Weisz also said it was "premature" for the board to strike out on its own until it hears from the health-insurance committee.

Superintendent Aidala, too, recommended holding off on Fraterrigo’s proposal.

The committee, he said, is beginning to look at some other things.
Board Vice President Linda Bakst asked about having a subcommittee of the school board meet with the health-insurance committee to create a dialogue "so ideas are exchanged."
"I wouldn’t rule anything out...We are much more knowledgeable today about health insurance than a couple of months ago," said Aidala.
"Linda’s idea is perfect," said Golden, urging the board to set up such a subcommittee.
"There is no way for the board to talk to them," he said of the committee members. "To continue this idea that the board has nothing to do with health insurance is destructive."
He went on, "It’s gone under the radar and doubled in five years."
"That’s what administrators do," said Aidala, describing the way they act as an interface between the board and the committee.
"With all due respect to Greg being a conduit," said board member Colleen O’Connell, there is "a better level of trust when people meet together in the same room."

When The Enterprise asked Sanders this week about Bakst’s suggestion, he said that he and Susan Tangorre, the district’s human resources director, represent the school board at the meetings.
"In most cases, the board delegates representation to the administration," said Sanders. "We’re not quite sure what role they would play. It hasn’t been fleshed out yet."

On Tuesday, Bakst told Golden that the reason health-care costs have spiraled for Guilderland is because of a national trend.
"The facts are the facts," said Golden, citing surveys of school districts state-wide that show a 67-percent increase in the same tie frame that Guilderland has experienced a 100-percent increase.
"There are less expensive ways to provide the same benefits," said Golden. "Paying too much for health insurance devours programs."
Fraterrigo said an outside resource is needed "to guide us and the health-insurance committee." Most of the committee members, she said, "are just like us." She said the advice and recommendations have come "from the top down."
Board member John Dornbush said he’d like to take a "wait-and-see attitude" for a few more weeks.

Danese said that Fraterrigo’s motion would be tabled.

RECORDS SUPPLIED ::
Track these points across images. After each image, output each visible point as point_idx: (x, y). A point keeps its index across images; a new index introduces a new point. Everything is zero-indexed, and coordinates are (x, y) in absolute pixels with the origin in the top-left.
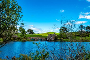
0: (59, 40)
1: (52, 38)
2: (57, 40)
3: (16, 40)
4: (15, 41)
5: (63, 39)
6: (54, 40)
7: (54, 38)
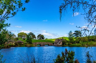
0: (67, 45)
1: (59, 43)
2: (65, 45)
3: (18, 45)
4: (16, 47)
5: (72, 44)
6: (61, 45)
7: (61, 43)
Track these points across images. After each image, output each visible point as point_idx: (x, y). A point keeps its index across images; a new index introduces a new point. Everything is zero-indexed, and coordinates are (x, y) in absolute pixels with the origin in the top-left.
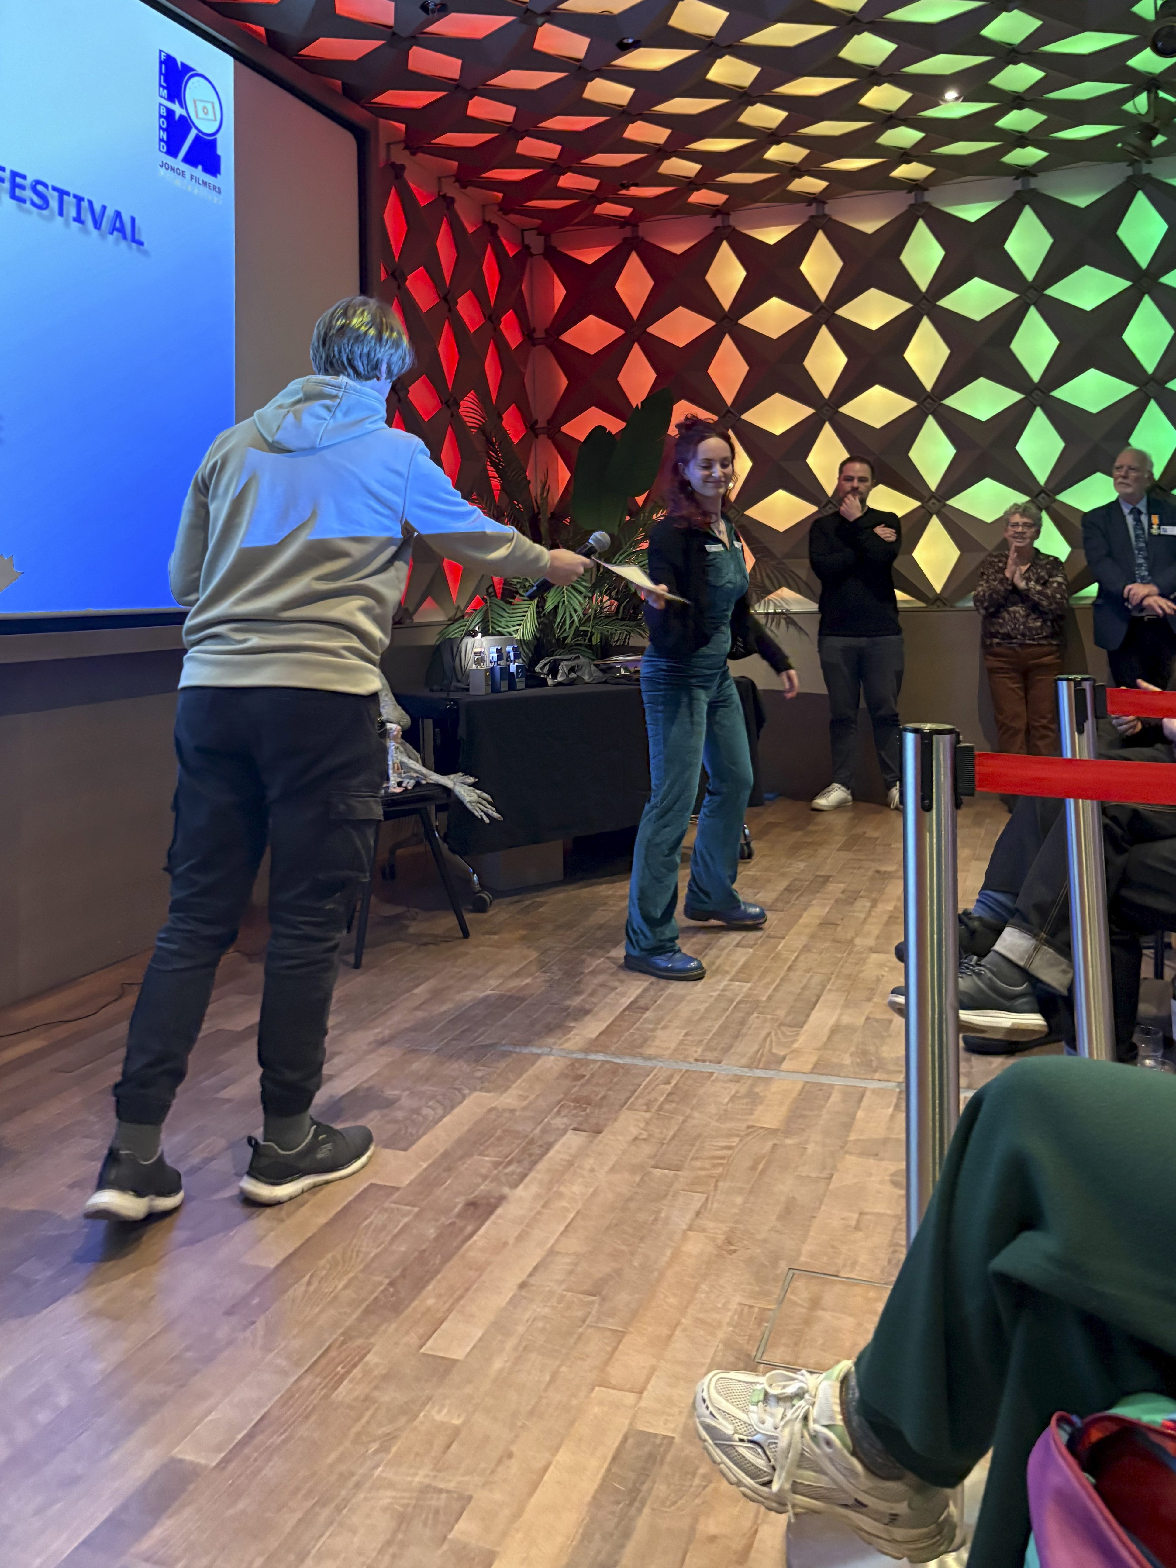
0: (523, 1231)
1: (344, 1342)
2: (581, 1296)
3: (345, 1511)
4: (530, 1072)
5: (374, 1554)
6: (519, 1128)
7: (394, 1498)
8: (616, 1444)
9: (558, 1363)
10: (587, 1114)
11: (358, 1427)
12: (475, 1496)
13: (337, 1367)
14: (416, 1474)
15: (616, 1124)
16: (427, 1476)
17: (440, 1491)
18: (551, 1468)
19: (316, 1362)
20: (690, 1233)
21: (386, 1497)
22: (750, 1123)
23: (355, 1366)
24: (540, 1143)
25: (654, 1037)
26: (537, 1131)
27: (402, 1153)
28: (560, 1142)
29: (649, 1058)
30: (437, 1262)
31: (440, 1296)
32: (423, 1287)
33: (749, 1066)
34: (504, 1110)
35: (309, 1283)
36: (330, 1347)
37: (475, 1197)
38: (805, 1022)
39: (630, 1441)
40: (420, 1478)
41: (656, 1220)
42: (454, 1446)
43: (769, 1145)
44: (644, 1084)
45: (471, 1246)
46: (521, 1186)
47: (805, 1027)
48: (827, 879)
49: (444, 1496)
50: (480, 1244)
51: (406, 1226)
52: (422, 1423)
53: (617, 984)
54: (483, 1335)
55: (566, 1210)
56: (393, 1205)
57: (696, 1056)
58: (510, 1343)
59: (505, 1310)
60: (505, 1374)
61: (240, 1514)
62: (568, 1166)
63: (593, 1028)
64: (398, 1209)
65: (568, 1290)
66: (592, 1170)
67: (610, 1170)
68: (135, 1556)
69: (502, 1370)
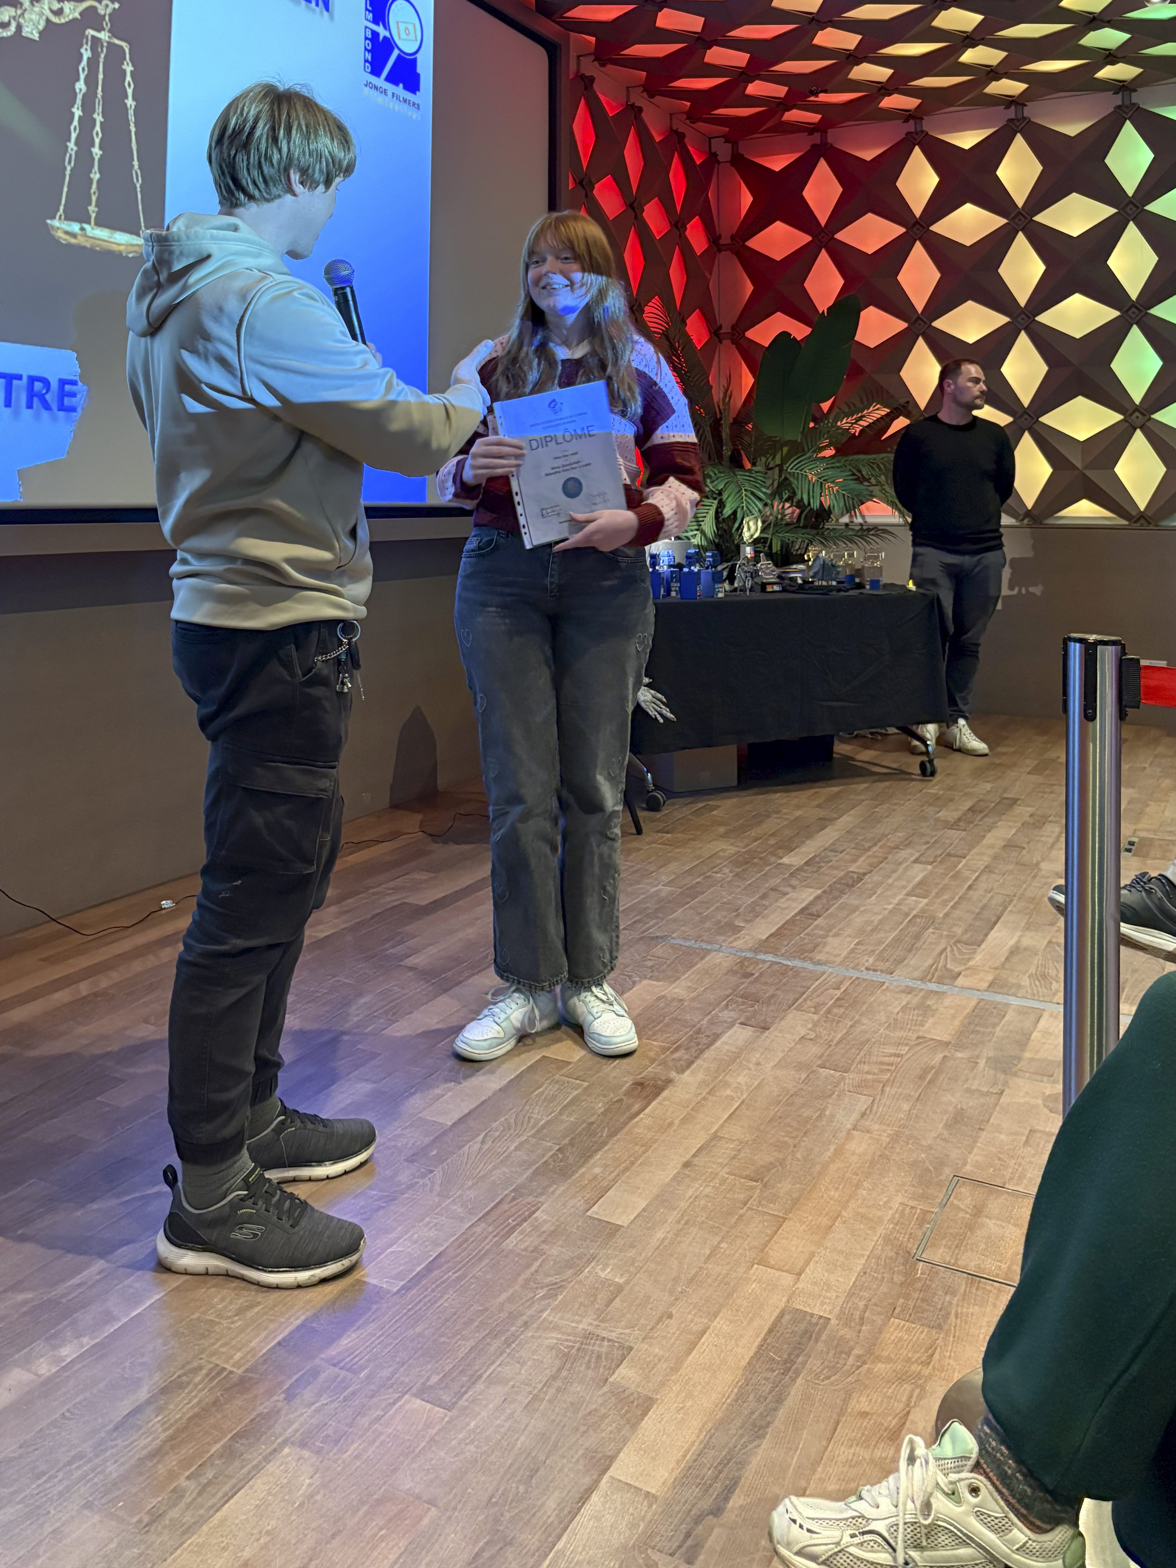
0: (688, 1114)
1: (514, 1199)
2: (743, 1180)
3: (514, 1346)
4: (700, 965)
5: (540, 1386)
6: (688, 1017)
7: (558, 1339)
8: (773, 1318)
9: (718, 1238)
10: (755, 1011)
11: (527, 1274)
12: (635, 1347)
13: (508, 1219)
14: (581, 1321)
15: (783, 1023)
16: (591, 1324)
17: (603, 1339)
18: (710, 1331)
19: (488, 1213)
20: (855, 1133)
21: (552, 1338)
22: (921, 1034)
23: (525, 1220)
24: (708, 1033)
25: (825, 944)
26: (704, 1022)
28: (727, 1035)
29: (819, 963)
30: (605, 1135)
31: (606, 1166)
32: (591, 1156)
33: (922, 979)
34: (673, 999)
35: (483, 1142)
36: (501, 1201)
37: (642, 1078)
38: (983, 941)
39: (787, 1317)
40: (584, 1325)
41: (820, 1117)
42: (617, 1301)
43: (939, 1057)
44: (813, 987)
45: (638, 1122)
46: (688, 1072)
47: (983, 946)
48: (1015, 801)
49: (606, 1343)
50: (648, 1122)
51: (576, 1098)
52: (587, 1278)
53: (789, 889)
54: (646, 1206)
55: (732, 1099)
56: (563, 1079)
57: (867, 964)
58: (673, 1216)
59: (668, 1185)
60: (666, 1243)
61: (419, 1335)
62: (735, 1058)
63: (763, 929)
64: (568, 1082)
65: (730, 1173)
66: (758, 1064)
67: (776, 1066)
68: (325, 1360)
69: (664, 1239)
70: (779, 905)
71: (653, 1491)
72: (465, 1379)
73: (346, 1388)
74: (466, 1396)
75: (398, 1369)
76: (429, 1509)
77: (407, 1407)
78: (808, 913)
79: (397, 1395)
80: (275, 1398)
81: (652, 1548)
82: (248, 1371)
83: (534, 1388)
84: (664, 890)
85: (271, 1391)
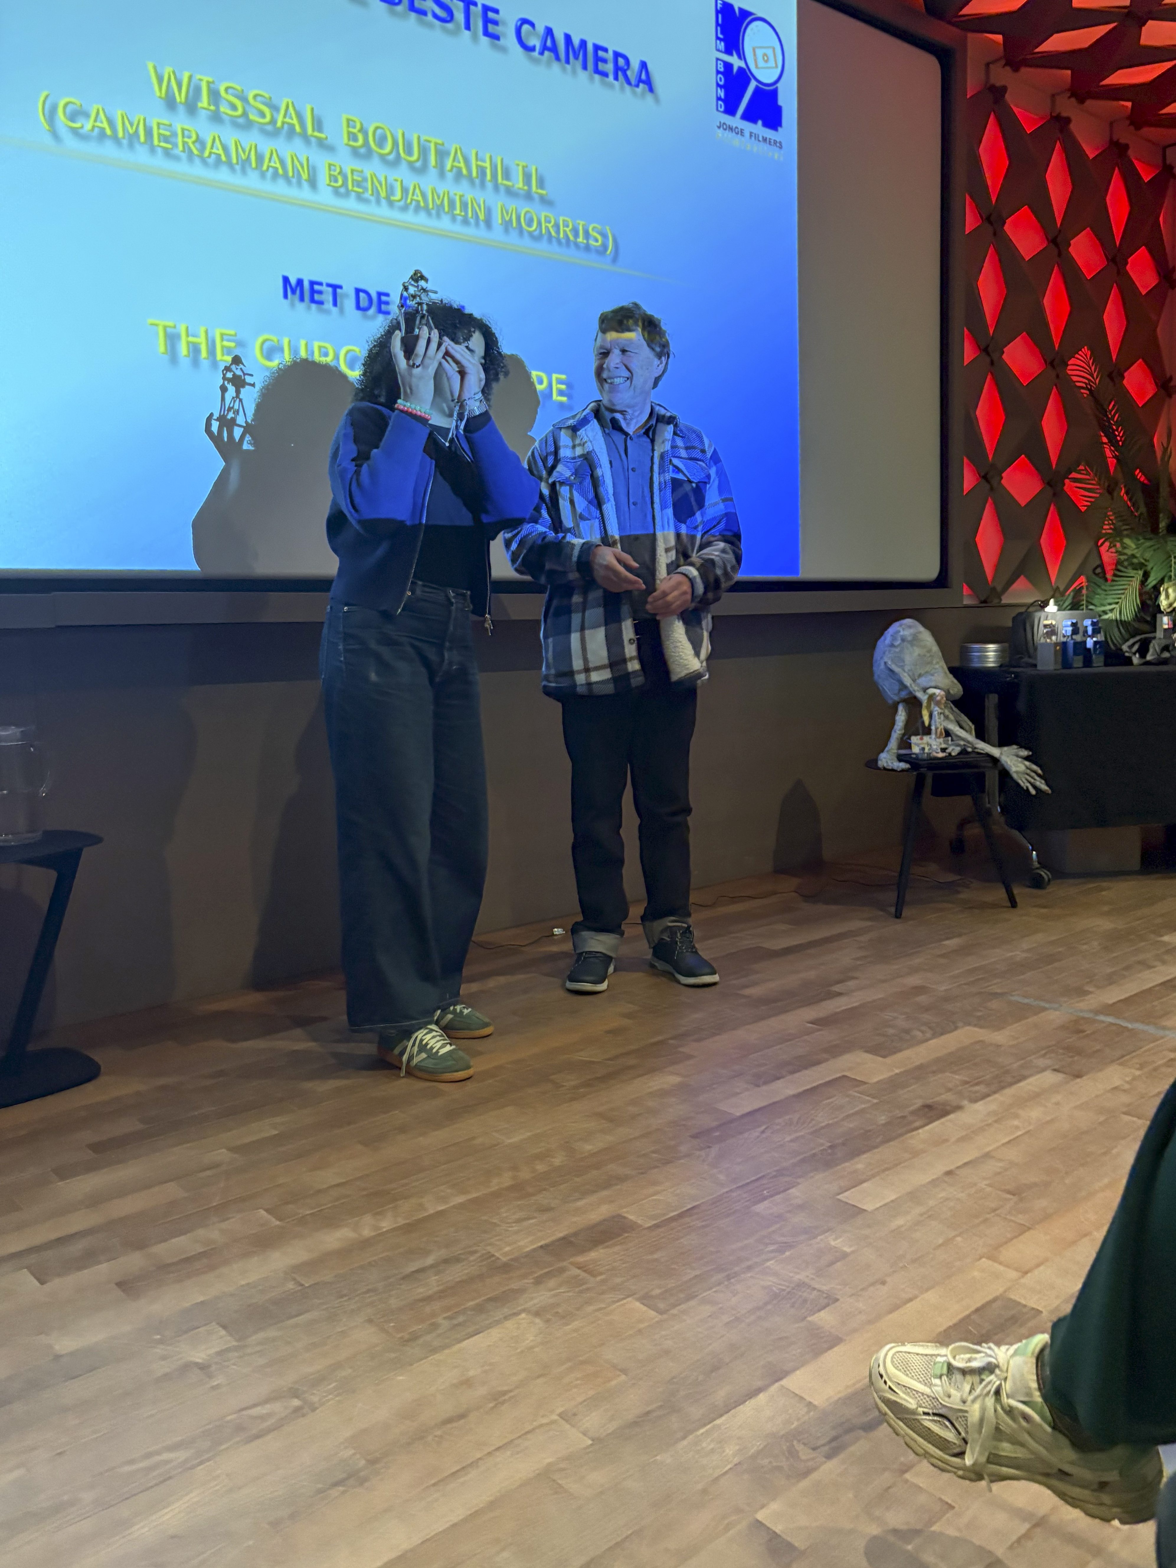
0: (967, 1134)
1: (775, 1176)
2: (1000, 1193)
3: (732, 1280)
4: (1030, 1020)
5: (744, 1312)
6: (999, 1060)
7: (774, 1282)
8: (984, 1301)
9: (955, 1233)
10: (1074, 1061)
11: (764, 1232)
12: (841, 1300)
13: (763, 1191)
14: (798, 1273)
15: (1099, 1074)
16: (808, 1276)
17: (814, 1289)
18: (917, 1300)
19: (748, 1184)
21: (769, 1281)
23: (779, 1193)
24: (1015, 1075)
26: (1015, 1066)
27: (881, 1059)
28: (1035, 1078)
29: (1164, 1028)
30: (878, 1140)
31: (870, 1164)
32: (858, 1155)
34: (991, 1044)
35: (763, 1132)
36: (764, 1176)
37: (933, 1102)
39: (999, 1303)
40: (802, 1276)
42: (839, 1264)
44: (1148, 1047)
45: (914, 1135)
46: (981, 1103)
49: (815, 1292)
50: (922, 1136)
51: (863, 1111)
52: (818, 1243)
53: (1157, 963)
54: (896, 1199)
55: (1017, 1128)
56: (856, 1094)
58: (919, 1210)
59: (924, 1186)
60: (903, 1229)
61: (656, 1260)
62: (1035, 1097)
63: (1113, 995)
64: (859, 1097)
65: (989, 1185)
66: (1057, 1104)
67: (1076, 1107)
68: (572, 1263)
69: (902, 1226)
70: (1140, 975)
71: (816, 1403)
72: (682, 1296)
73: (583, 1284)
74: (679, 1308)
75: (629, 1280)
76: (619, 1376)
77: (629, 1305)
79: (622, 1297)
80: (526, 1281)
81: (799, 1441)
82: (512, 1260)
83: (739, 1312)
84: (1019, 954)
85: (524, 1276)
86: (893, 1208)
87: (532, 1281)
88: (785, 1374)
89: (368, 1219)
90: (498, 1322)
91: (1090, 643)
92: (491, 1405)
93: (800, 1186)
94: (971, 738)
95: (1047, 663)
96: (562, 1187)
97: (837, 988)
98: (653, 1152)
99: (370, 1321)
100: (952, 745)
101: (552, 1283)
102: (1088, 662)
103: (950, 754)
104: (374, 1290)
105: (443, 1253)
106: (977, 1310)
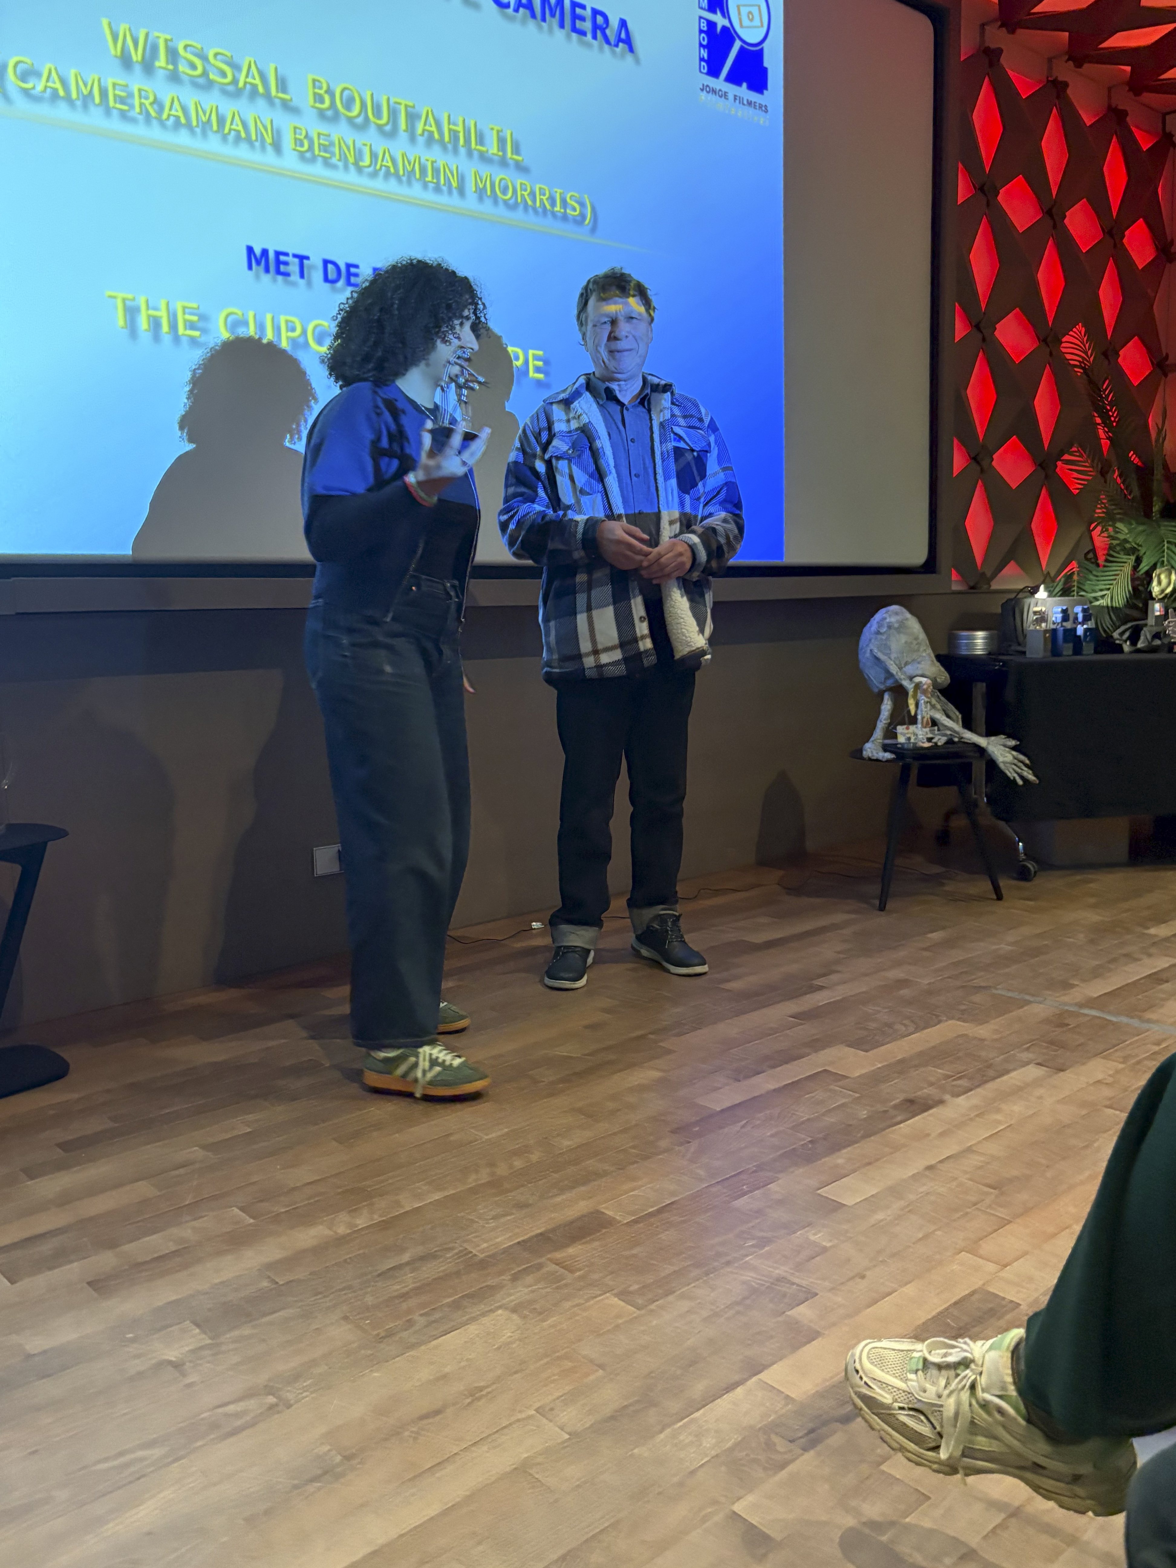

AIM OF THE TASK :: Can you repeat, word for word, the part of the school board health-insurance article above that begins at the words "Board Vice President" and stops after "such a subcommittee."?

WRITTEN REPLY ::
Board Vice President Linda Bakst asked about having a subcommittee of the school board meet with the health-insurance committee to create a dialogue "so ideas are exchanged."
"I wouldn’t rule anything out...We are much more knowledgeable today about health insurance than a couple of months ago," said Aidala.
"Linda’s idea is perfect," said Golden, urging the board to set up such a subcommittee.